[Begin The data]
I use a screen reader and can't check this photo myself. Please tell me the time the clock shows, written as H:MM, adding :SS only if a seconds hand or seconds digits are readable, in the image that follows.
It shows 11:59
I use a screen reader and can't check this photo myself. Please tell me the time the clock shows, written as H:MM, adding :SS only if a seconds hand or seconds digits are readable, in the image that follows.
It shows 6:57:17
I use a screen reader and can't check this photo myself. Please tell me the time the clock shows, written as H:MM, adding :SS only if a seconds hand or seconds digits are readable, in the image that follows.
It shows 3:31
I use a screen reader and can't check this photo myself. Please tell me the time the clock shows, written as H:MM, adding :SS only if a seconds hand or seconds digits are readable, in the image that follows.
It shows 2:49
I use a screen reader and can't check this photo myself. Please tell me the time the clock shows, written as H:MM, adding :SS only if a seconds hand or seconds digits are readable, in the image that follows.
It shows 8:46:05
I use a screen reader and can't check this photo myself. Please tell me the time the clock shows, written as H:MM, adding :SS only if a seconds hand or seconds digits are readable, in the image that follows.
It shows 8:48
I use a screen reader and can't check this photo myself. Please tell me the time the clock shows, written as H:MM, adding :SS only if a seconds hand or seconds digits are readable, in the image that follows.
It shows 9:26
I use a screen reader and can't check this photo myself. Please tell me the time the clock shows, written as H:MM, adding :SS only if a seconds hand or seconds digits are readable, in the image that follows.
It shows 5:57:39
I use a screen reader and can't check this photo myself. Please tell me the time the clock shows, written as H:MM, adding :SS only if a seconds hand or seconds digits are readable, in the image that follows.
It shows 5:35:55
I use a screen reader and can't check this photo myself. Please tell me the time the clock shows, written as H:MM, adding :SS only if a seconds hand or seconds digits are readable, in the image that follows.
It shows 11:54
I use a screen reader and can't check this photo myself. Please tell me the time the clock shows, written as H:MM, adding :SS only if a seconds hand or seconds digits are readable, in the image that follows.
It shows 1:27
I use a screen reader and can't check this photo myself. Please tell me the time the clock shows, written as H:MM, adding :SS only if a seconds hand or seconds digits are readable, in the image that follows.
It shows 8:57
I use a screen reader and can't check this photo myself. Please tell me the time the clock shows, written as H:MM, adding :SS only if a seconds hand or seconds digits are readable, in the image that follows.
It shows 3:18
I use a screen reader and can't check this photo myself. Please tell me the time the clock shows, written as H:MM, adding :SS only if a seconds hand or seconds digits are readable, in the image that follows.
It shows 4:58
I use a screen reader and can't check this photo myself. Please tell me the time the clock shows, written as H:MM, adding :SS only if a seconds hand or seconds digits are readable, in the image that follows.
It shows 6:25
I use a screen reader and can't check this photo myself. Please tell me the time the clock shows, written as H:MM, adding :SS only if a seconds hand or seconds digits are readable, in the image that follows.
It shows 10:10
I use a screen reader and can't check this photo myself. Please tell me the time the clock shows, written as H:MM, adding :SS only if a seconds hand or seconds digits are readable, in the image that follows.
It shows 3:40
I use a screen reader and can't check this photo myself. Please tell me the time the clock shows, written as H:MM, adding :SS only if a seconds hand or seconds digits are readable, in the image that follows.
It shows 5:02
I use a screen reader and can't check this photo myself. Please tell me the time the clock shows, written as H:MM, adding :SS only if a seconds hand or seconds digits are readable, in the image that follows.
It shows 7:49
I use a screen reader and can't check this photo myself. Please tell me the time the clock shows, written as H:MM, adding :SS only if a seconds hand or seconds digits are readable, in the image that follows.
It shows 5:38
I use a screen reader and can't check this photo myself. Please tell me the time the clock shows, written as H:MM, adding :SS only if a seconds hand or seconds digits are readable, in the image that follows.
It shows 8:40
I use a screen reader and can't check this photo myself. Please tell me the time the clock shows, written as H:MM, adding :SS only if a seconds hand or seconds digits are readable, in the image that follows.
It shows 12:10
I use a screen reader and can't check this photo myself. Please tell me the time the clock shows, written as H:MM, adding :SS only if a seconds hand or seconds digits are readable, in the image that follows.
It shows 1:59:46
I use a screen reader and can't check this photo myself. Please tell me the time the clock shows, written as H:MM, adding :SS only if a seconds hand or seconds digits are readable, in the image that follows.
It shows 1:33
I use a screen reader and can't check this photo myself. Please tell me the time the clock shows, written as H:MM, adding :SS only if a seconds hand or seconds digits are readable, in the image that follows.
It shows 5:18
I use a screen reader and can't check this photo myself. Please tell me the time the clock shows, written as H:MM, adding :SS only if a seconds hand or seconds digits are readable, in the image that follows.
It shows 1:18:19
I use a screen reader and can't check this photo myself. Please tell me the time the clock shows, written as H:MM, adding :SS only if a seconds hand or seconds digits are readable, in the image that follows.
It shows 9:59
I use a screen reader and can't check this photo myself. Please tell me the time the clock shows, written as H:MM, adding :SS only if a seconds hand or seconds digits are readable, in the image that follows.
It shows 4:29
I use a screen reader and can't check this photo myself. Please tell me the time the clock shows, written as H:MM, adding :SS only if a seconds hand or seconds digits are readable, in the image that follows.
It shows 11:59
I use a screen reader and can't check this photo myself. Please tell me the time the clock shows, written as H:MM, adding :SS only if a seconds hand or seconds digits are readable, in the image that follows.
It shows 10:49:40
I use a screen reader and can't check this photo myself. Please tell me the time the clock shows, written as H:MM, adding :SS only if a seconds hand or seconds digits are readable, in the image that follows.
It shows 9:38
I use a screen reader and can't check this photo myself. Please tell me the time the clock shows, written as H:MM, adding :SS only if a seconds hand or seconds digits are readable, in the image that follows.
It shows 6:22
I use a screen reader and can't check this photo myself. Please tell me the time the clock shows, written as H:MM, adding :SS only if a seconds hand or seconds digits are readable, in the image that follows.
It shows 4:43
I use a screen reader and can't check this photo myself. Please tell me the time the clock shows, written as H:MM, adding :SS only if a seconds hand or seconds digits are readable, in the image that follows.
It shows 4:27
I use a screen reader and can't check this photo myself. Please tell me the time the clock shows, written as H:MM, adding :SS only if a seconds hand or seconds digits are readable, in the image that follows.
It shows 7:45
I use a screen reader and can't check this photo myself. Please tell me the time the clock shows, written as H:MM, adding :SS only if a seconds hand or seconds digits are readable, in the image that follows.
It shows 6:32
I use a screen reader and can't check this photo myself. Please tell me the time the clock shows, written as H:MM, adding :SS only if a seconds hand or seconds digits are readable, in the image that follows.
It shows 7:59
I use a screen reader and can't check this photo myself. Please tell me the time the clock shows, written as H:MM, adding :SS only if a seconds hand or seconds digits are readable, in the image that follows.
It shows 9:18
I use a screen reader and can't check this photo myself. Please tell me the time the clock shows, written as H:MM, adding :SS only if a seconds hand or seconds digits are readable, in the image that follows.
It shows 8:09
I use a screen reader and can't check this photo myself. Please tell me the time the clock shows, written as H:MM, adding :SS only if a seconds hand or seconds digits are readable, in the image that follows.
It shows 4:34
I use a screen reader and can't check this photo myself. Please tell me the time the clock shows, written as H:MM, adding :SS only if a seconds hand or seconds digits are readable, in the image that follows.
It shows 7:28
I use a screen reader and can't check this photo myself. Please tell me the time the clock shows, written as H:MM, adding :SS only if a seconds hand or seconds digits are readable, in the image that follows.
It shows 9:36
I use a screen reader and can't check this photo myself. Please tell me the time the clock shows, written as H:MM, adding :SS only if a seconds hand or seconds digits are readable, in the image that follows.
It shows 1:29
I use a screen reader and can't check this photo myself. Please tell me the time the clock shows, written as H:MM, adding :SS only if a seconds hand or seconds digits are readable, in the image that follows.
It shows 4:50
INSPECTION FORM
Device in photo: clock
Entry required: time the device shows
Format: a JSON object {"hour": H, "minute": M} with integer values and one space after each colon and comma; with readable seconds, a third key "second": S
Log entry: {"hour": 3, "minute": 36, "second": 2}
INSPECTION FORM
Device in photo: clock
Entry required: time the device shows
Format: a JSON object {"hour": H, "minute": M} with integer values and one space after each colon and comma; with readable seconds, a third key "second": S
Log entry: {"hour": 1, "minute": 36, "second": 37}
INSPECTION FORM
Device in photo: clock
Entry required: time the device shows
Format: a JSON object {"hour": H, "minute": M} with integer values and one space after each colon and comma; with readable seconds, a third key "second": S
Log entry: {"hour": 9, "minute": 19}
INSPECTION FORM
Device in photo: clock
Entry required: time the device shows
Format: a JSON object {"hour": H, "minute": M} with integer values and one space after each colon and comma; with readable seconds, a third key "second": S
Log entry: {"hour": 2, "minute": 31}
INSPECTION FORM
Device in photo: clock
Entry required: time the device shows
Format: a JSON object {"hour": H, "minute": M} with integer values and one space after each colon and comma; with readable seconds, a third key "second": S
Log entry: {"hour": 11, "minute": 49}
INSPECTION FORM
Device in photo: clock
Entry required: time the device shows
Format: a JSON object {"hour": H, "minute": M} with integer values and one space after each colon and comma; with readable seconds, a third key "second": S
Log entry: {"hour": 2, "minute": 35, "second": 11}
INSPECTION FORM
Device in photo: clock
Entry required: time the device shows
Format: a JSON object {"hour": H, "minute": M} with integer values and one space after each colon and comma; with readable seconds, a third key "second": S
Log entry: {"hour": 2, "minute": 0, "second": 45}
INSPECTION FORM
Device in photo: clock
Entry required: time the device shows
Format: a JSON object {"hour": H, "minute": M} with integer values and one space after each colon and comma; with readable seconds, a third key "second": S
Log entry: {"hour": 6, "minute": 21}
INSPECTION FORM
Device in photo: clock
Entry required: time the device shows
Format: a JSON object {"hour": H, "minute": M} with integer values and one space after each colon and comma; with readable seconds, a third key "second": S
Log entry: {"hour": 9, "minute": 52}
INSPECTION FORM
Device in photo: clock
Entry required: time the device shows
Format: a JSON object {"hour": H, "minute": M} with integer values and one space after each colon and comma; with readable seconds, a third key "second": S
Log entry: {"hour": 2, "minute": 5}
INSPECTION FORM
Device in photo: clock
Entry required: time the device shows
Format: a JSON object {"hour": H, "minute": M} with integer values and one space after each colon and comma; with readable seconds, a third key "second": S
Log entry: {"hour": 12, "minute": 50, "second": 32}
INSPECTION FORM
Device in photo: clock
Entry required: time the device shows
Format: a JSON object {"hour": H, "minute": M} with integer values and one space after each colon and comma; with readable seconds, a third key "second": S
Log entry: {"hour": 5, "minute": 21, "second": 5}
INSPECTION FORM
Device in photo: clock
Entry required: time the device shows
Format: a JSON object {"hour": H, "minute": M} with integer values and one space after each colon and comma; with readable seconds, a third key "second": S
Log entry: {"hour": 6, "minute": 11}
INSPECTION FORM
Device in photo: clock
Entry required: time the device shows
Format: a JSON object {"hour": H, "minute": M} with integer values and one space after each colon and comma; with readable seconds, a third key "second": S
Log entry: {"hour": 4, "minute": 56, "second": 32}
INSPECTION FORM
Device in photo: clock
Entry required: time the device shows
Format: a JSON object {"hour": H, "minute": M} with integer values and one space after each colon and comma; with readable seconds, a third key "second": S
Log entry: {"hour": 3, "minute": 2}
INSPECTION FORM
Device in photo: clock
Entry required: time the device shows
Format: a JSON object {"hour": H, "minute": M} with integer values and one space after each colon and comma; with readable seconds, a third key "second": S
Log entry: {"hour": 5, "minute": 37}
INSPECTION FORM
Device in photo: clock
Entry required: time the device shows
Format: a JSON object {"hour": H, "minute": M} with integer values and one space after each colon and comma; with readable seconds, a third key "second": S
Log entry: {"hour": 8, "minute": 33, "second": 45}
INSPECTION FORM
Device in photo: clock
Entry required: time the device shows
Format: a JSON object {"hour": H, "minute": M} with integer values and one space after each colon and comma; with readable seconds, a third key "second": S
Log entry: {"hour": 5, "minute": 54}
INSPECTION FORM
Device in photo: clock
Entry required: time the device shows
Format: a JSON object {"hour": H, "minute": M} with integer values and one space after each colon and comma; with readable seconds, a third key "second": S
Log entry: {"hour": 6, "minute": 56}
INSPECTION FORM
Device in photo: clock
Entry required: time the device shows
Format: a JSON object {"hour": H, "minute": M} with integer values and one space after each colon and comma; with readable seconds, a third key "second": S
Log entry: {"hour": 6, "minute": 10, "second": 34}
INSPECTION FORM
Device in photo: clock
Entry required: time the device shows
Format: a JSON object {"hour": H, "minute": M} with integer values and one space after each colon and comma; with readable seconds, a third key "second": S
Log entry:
[End The data]
• **Objective**
Set out the records as a Markdown table with columns headed Row and Line, numbering each line and leaving out blank ones. Begin at the first line of the records and stop after the line that contains "It shows 11:54".

• **Solution below**
| Row | Line |
|---|---|
| 1 | I use a screen reader and can't check this photo myself. Please tell me the time the clock shows, written as H:MM, adding :SS only if a seconds hand or seconds digits are readable, in the image that follows. |
| 2 | It shows 11:59 |
| 3 | I use a screen reader and can't check this photo myself. Please tell me the time the clock shows, written as H:MM, adding :SS only if a seconds hand or seconds digits are readable, in the image that follows. |
| 4 | It shows 6:57:17 |
| 5 | I use a screen reader and can't check this photo myself. Please tell me the time the clock shows, written as H:MM, adding :SS only if a seconds hand or seconds digits are readable, in the image that follows. |
| 6 | It shows 3:31 |
| 7 | I use a screen reader and can't check this photo myself. Please tell me the time the clock shows, written as H:MM, adding :SS only if a seconds hand or seconds digits are readable, in the image that follows. |
| 8 | It shows 2:49 |
| 9 | I use a screen reader and can't check this photo myself. Please tell me the time the clock shows, written as H:MM, adding :SS only if a seconds hand or seconds digits are readable, in the image that follows. |
| 10 | It shows 8:46:05 |
| 11 | I use a screen reader and can't check this photo myself. Please tell me the time the clock shows, written as H:MM, adding :SS only if a seconds hand or seconds digits are readable, in the image that follows. |
| 12 | It shows 8:48 |
| 13 | I use a screen reader and can't check this photo myself. Please tell me the time the clock shows, written as H:MM, adding :SS only if a seconds hand or seconds digits are readable, in the image that follows. |
| 14 | It shows 9:26 |
| 15 | I use a screen reader and can't check this photo myself. Please tell me the time the clock shows, written as H:MM, adding :SS only if a seconds hand or seconds digits are readable, in the image that follows. |
| 16 | It shows 5:57:39 |
| 17 | I use a screen reader and can't check this photo myself. Please tell me the time the clock shows, written as H:MM, adding :SS only if a seconds hand or seconds digits are readable, in the image that follows. |
| 18 | It shows 5:35:55 |
| 19 | I use a screen reader and can't check this photo myself. Please tell me the time the clock shows, written as H:MM, adding :SS only if a seconds hand or seconds digits are readable, in the image that follows. |
| 20 | It shows 11:54 |